Data for processing —
>>>>

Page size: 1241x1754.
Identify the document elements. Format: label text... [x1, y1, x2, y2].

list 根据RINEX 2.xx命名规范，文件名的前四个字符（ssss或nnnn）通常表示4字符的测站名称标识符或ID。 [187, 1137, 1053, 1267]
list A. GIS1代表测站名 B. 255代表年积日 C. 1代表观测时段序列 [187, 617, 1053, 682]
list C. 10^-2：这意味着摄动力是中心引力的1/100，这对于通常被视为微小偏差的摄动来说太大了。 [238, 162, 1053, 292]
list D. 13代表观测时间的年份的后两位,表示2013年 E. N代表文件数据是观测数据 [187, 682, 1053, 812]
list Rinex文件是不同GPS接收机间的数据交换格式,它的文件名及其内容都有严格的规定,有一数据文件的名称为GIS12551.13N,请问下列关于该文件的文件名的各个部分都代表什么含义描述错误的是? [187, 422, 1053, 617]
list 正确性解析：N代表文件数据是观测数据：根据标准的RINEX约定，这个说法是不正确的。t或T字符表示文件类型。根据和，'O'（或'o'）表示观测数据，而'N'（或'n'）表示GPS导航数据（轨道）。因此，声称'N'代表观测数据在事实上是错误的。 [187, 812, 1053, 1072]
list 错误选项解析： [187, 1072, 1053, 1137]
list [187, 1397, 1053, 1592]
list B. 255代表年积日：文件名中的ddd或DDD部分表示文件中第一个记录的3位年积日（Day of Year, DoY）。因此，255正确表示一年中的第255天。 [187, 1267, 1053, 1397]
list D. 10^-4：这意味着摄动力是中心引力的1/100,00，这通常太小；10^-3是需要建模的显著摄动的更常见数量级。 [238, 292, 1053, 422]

<<<<

From start to finish, retype the records above with complete accuracy.

Exercise output —
Page size: 1241x1754.
Identify the document elements. Format: label text... [x1, y1, x2, y2].

list 根据RINEX 2.xx命名规范，文件名的前四个字符（ssss或nnnn）通常表示4字符的测站名称标识符或ID。 [187, 1137, 1053, 1267]
list A. GIS1代表测站名 B. 255代表年积日 C. 1代表观测时段序列 [187, 617, 1053, 682]
list C. 10^-2：这意味着摄动力是中心引力的1/100，这对于通常被视为微小偏差的摄动来说太大了。 [238, 162, 1053, 292]
list D. 13代表观测时间的年份的后两位,表示2013年 E. N代表文件数据是观测数据 [187, 682, 1053, 812]
list Rinex文件是不同GPS接收机间的数据交换格式,它的文件名及其内容都有严格的规定,有一数据文件的名称为GIS12551.13N,请问下列关于该文件的文件名的各个部分都代表什么含义描述错误的是? [187, 422, 1053, 617]
list 正确性解析：N代表文件数据是观测数据：根据标准的RINEX约定，这个说法是不正确的。t或T字符表示文件类型。根据和，'O'（或'o'）表示观测数据，而'N'（或'n'）表示GPS导航数据（轨道）。因此，声称'N'代表观测数据在事实上是错误的。 [187, 812, 1053, 1072]
list 错误选项解析： [187, 1072, 1053, 1137]
list [187, 1397, 1053, 1592]
list B. 255代表年积日：文件名中的ddd或DDD部分表示文件中第一个记录的3位年积日（Day of Year, DoY）。因此，255正确表示一年中的第255天。 [187, 1267, 1053, 1397]
list D. 10^-4：这意味着摄动力是中心引力的1/100,00，这通常太小；10^-3是需要建模的显著摄动的更常见数量级。 [238, 292, 1053, 422]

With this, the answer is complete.